### Exercises
a) Translate this sentence from the passage on football and marketing into Spanish: "The Fighting Irish cruised to a 35-13 upset win."
b) From the passage on football and marketing, retype the stretch from "At roughly the" through "to present day!".
c) Please extend the passage on football and marketing, picking up after its final sentence.

(Source document)

And so it went, until Notre Dame, in 1913, unveiled an innovation that would transform the game: The forward pass, which was recently legalized but remained widely ignored. Quarterback Gus Dorais and future football legend tight end Knute Rockne led Notre Dame’s surprise passing attack that surprised and confused the Army Cadets defense. The Fighting Irish cruised to a 35-13 upset win.

At roughly the same time as Notre Dame’s game-changing use of the forward pass, John Wanamaker, the pioneer of the department store, made his famous remark, “Half the money I spend on advertising is wasted; the trouble is I don’t know which half.” Similar frustrations by marketers have continued right up to present day!

Thankfully, marketing innovations today are replacing decades of linear, seldom-altered, interruption marketing with a still-evolving paradigm of content marketing, permission marketing and marketing automation technologies. The marketing function is undergoing its own game-changing, “forward pass” of innovation and transformation.

Improvisation. In the football game of an earlier era, the coach’s called play was the play, no matter how obviously ready the defense was ready for it. Today’s football calls for champion quarterbacks to decipher disguised defenses in real-time and possibly “call an audible” – a quickly-improvised new play. Teammates must also recognize the need to improvise a play as well: wide receivers must know when to “cut their route” and expect a very quick pass in response to an anticipated rush on the quarterback. The defense must be ready to change its coverages at a moment’s notice as well.

(End Source document)
(Data for analysis)

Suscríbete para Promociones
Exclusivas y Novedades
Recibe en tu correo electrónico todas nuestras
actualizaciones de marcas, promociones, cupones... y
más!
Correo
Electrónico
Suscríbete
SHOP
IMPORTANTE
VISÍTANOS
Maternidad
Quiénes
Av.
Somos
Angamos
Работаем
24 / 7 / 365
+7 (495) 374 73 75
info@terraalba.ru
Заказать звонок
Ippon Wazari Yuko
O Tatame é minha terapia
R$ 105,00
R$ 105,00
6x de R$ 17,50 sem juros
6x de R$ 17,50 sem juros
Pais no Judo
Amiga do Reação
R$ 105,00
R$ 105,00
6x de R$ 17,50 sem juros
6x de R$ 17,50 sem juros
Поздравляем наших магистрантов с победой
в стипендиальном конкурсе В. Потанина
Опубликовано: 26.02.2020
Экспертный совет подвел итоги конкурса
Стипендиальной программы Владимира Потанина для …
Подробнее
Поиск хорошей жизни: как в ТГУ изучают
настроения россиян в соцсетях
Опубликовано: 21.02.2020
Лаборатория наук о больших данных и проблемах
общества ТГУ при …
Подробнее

(End Data for analysis)
(Data for analysis)

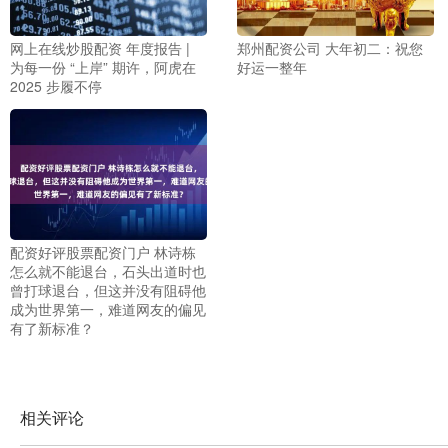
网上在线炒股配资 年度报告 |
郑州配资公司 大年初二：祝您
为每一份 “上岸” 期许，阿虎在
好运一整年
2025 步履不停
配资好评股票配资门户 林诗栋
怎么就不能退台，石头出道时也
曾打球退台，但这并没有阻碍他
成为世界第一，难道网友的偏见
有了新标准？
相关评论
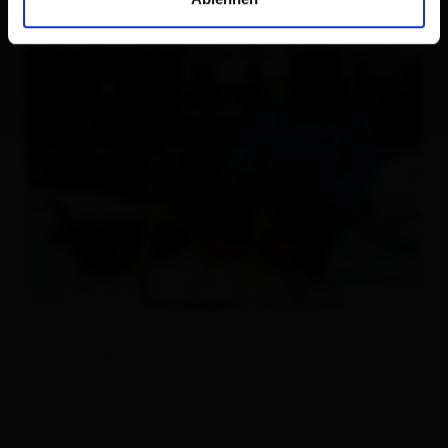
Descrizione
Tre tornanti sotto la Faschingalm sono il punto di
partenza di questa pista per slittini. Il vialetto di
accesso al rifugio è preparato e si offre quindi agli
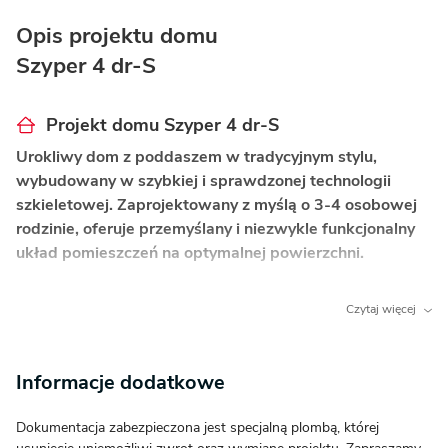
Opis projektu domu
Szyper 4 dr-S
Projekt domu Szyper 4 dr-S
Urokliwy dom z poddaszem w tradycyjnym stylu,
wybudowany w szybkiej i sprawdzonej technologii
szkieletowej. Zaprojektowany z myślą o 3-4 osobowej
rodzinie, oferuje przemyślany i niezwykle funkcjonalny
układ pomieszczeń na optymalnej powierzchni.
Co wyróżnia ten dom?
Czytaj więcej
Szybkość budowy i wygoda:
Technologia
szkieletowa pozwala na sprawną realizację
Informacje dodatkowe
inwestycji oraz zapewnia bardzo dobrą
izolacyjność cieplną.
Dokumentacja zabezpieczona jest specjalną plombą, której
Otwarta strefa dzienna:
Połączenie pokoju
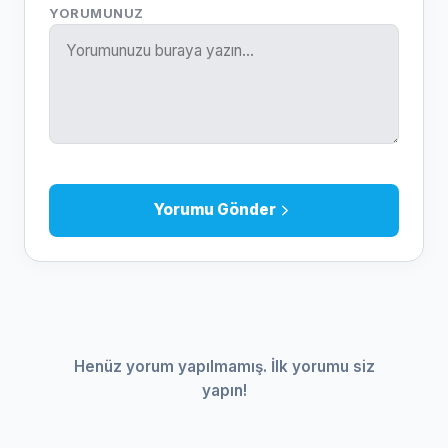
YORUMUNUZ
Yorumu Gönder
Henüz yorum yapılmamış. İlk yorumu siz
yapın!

(End Data for analysis)

### Responses per task
a) Los Fighting Irish se impusieron con holgura en una victoria sorpresiva por 35-13.

b)
At roughly the same time as Notre Dame’s game-changing use of the forward pass, John Wanamaker, the pioneer of the department store, made his famous remark, “Half the money I spend on advertising is wasted; the trouble is I don’t know which half.” Similar frustrations by marketers have continued right up to present day!

c)
The old school coach’s “command and control” of a football game has given way to much more flexible play-by-play in response to real-time game situations. In similar fashion, members of winning marketing organizations are afforded the autonomy, and have the skills, to make real-time corrections during a marketing campaign or other activities, and do so collaboratively with others on the team.

An obsession for analytics. Today’s most effective professional teams – not just “Moneyball” baseball – but pro football, basketball and hockey as well – are utilizing data analytics in ways and depths unimaginable even a decade ago. Sports analytics can help predict future success on game day and optimize success off the field (e.g., demand-driven ticket prices, non-game day events and functions). Celtics co-owner and venture capitalist Steve Pagliuca called Boston “a new Florence” for sports analytics.

A similar analytic renaissance within marketing is now in full swing. I encourage you to visit Scott Brinker’s Chief Marketing Technologist and start with one of Scott’s all-time favorite posts, Rise of the Marketing Technologist. The active use of analytics is a force multiplier for effective marketing as it is for successful sport teams.

Leaders with outstanding leadership skills. Chris Kuenne provided advice to CMOs equally applicable to football coaches when he wrote that leaders “must encourage collaboration across radically different temperaments, skills and backgrounds.” That’s an accurate description of football and marketing teams alike.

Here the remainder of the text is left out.